(WHAT THE TASK REQUIRES) Edit the listing from the line with "phylum: Tracheophyta" up to and including its final line, changing "common name" to "vernacular name" and keeping everything else unchanged.

(DATA EXTRACT)

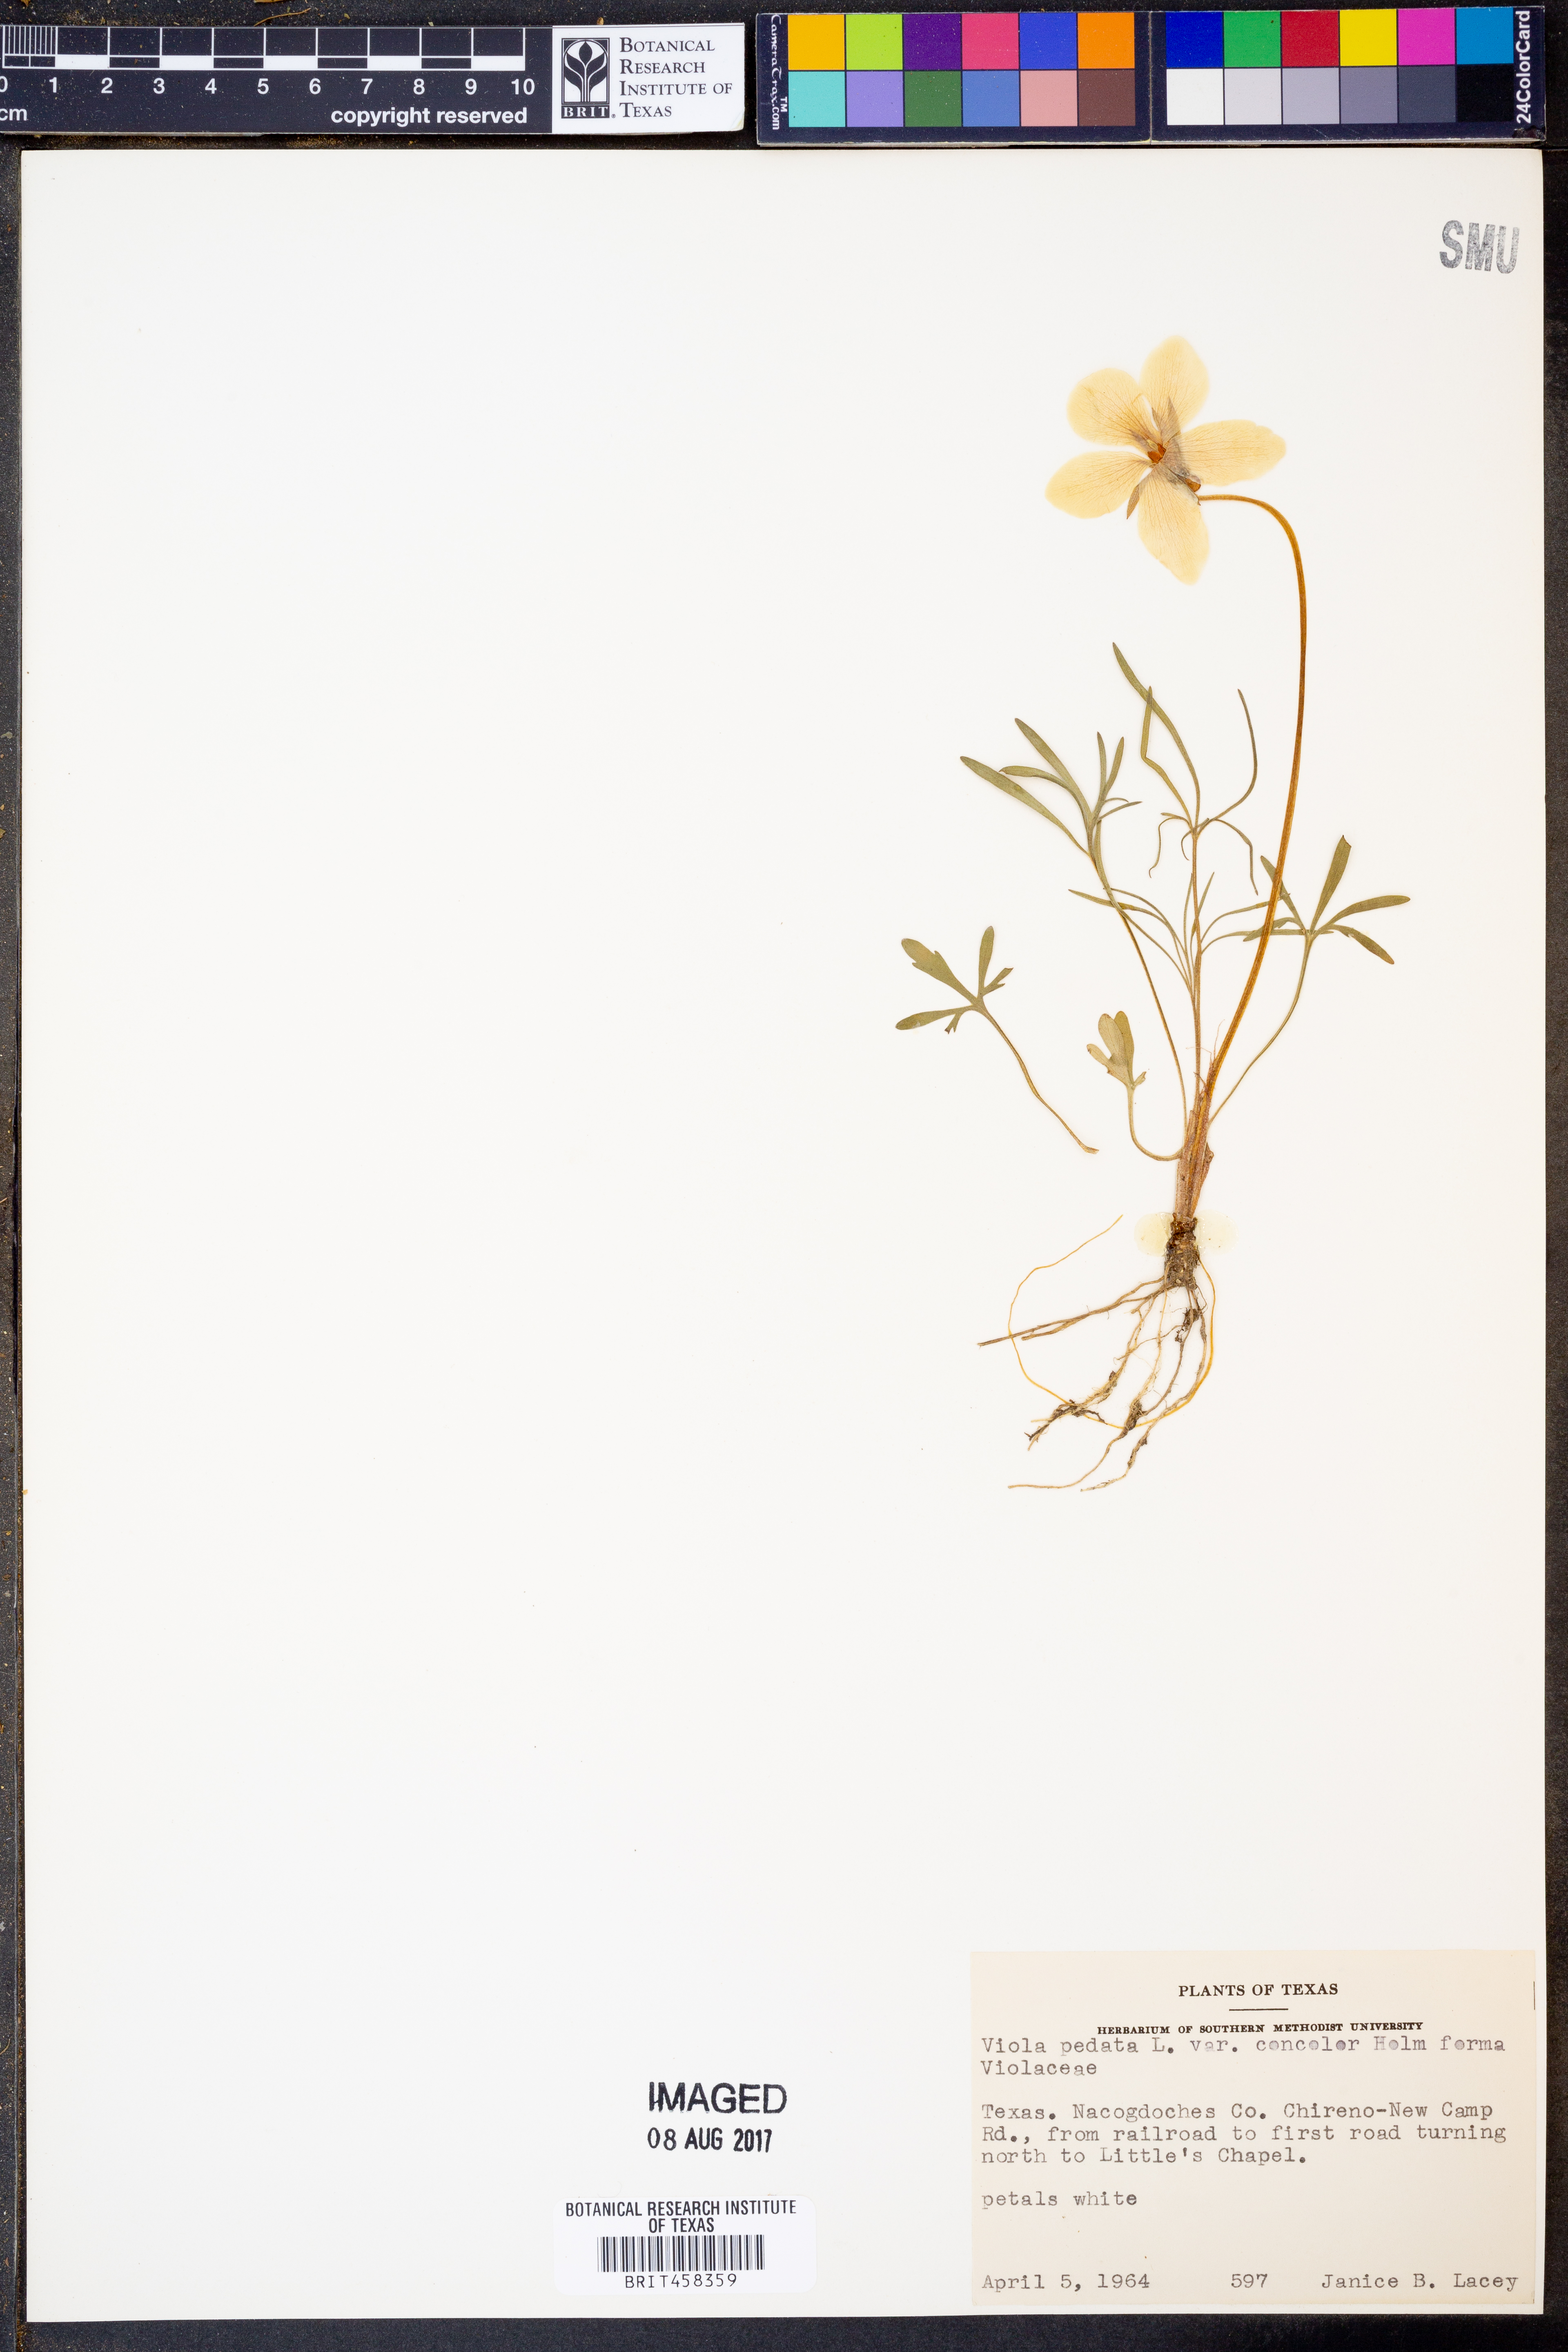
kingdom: Plantae
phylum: Tracheophyta
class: Magnoliopsida
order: Malpighiales
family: Violaceae
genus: Viola
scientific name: Viola pedata
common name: Pansy violet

(COMPLETE RESPONSE)
phylum: Tracheophyta
class: Magnoliopsida
order: Malpighiales
family: Violaceae
genus: Viola
scientific name: Viola pedata
vernacular name: Pansy violet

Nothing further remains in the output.